The council followed this with a Scheme of Special Planning Control for the street, restricting the use of buildings. Certain establishments would be refused planning permission, including fast-food outlets, amusement arcades, bookmakers, discount shops, phone shops and sex shops.

However, Graham Hickey, chief executive of the Dublin Civic Trust, says that these provisions have limited effect.

“These are excellent policies, but only come into play when there’s a planning application. If a development proposal comes in to the council, it will be assessed in accordance with the ACA or the planning controls. But if nobody goes for planning permission – and that’s been the case with most buildings on the street with long-standing legacy issues of poor presentation – neither of those two policy instruments are applicable,” he says.

Some recent planning applications have resulted in much improved shopfronts, but these remain the minority. A more direct intervention by the council to work with owners to achieve the vision it wants for the street is needed, Hickey says.

“Grafton Street holds a premium connotation in our collective imagination, but to be honest I think that really exists between the covers of a book,” he says.

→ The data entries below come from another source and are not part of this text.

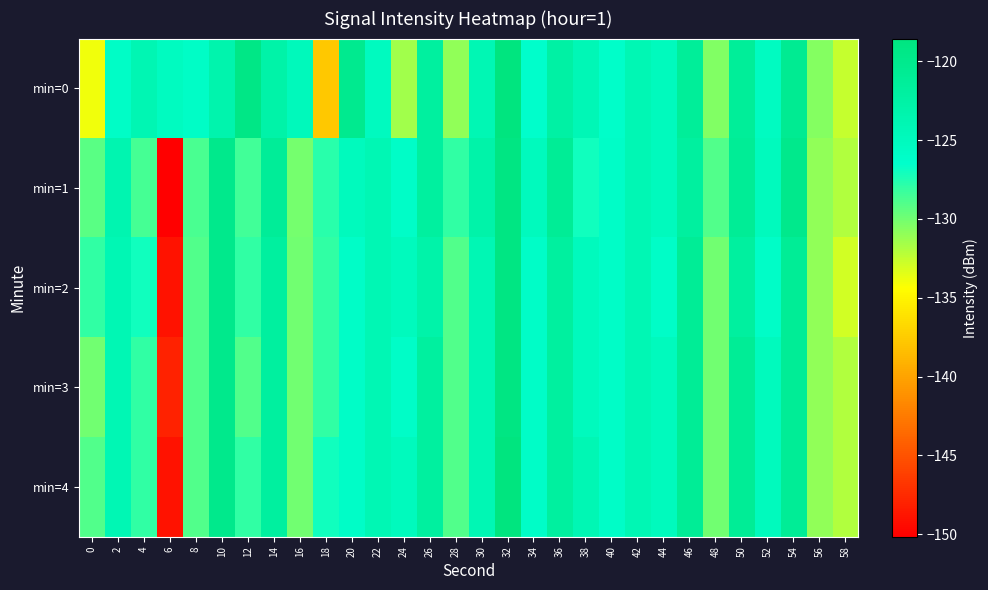

Count the number of categories in the chart.

30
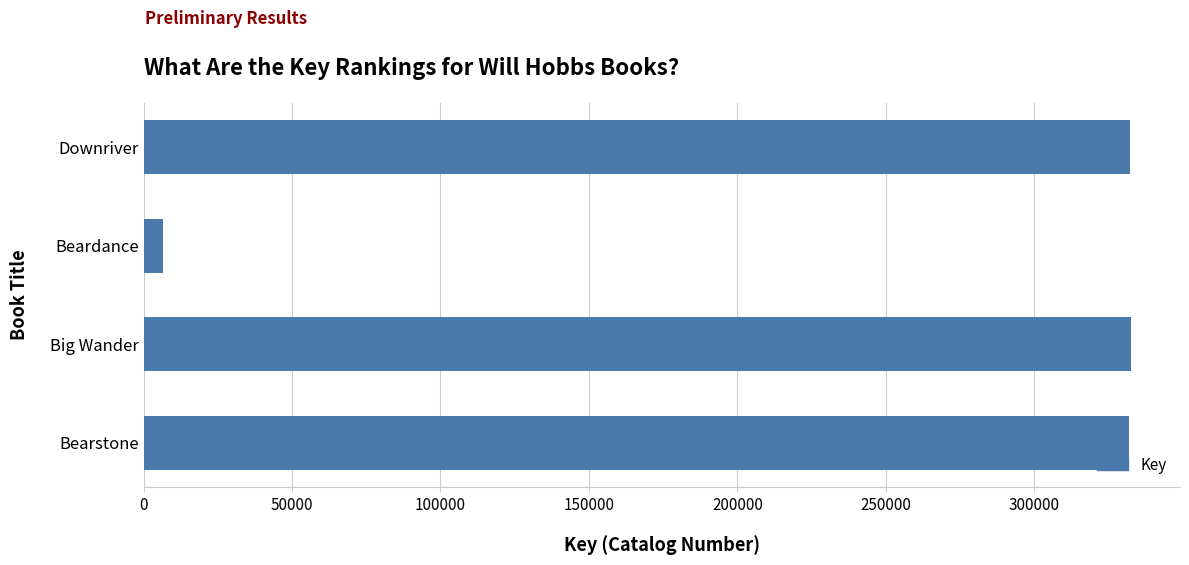

Which label corresponds to the smallest value in the chart?

Beardance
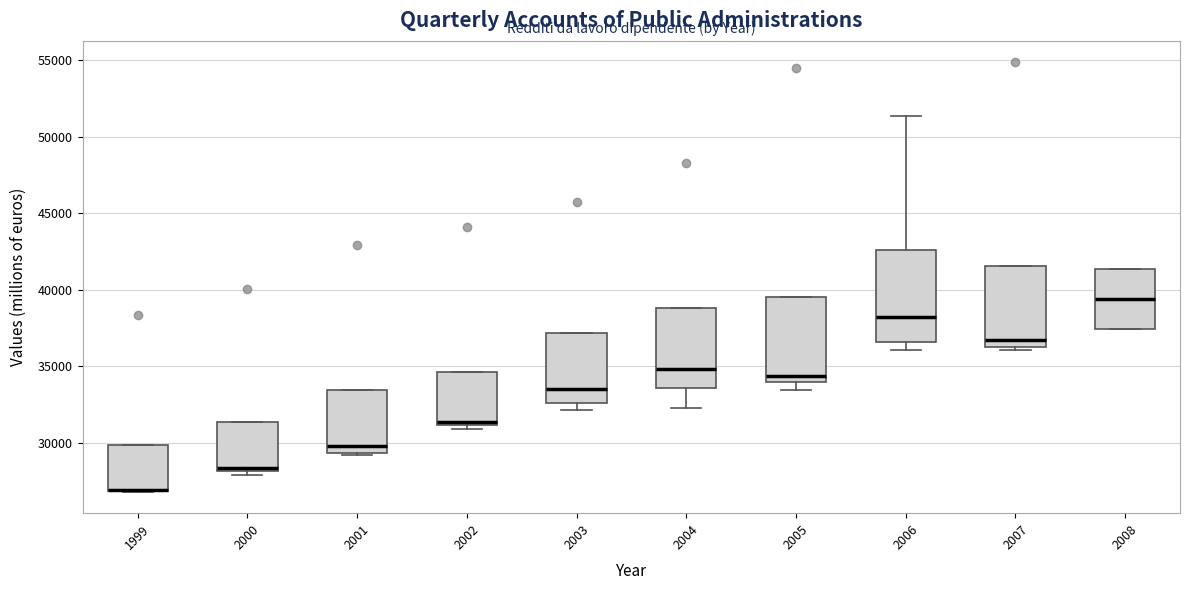

Where does the median line of the box at x = 2001 sit on the y-axis? The values are not printed on the chart, so give them approximately, as read against the axis.

30000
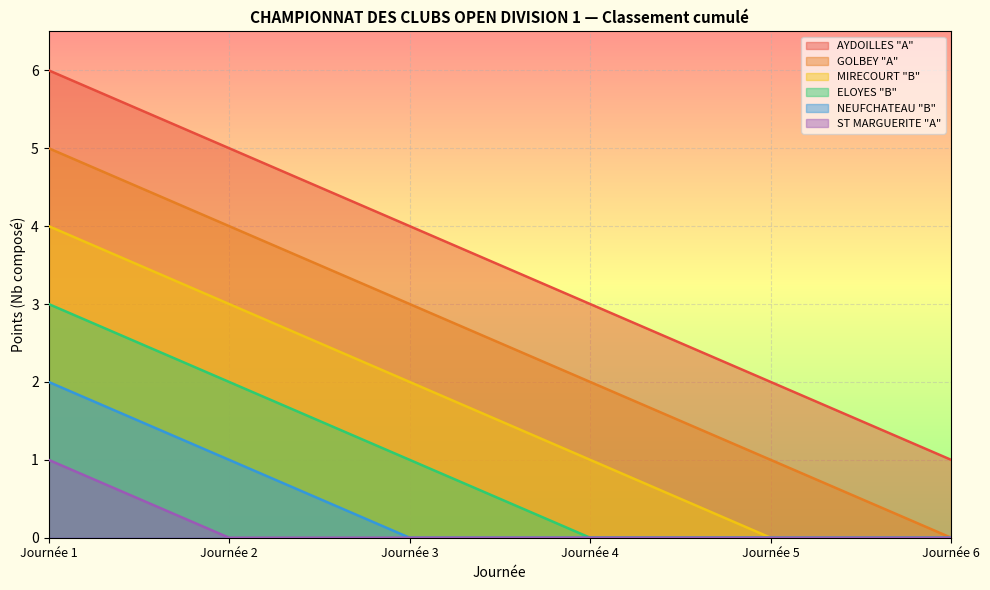

Which category has the lowest value in the MIRECOURT "B" series?

Journée 5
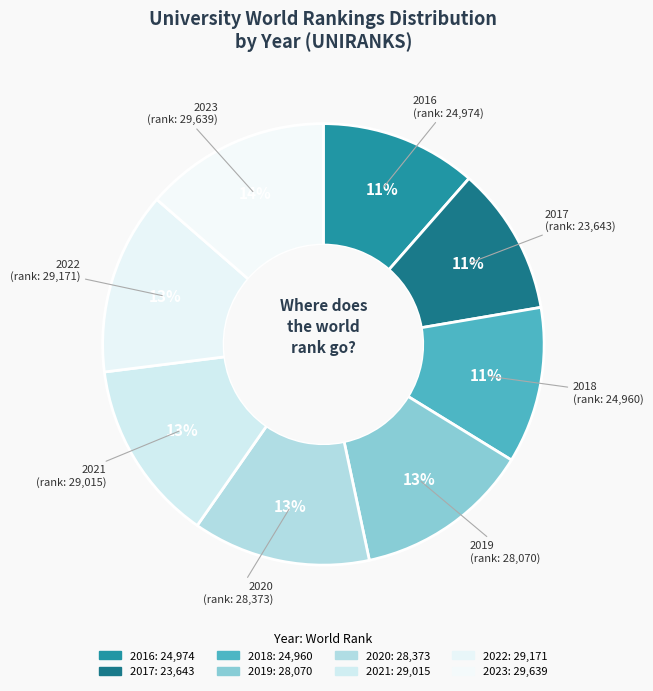

To the nearest percent, what is the difference between the 2016 and 2021 slice percentages?

2%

“The reality on the ground is less romantic, the street certainly is not presented to its best advantage. These property owners, many of them on the scale of pension funds, in other European cities would be jostling to have the best presented building on the street. Sadly, Grafton Street is bargain-basement in its presentation.”

The council says it is seeking to “boost the attractiveness” of Grafton Street by “improving the quality of the public environment” as well examining its mix of uses. The special planning controls will be reviewed next year and the council says it will “work with all stakeholders to ensure that the street retains its national and international significance as a shopping destination”.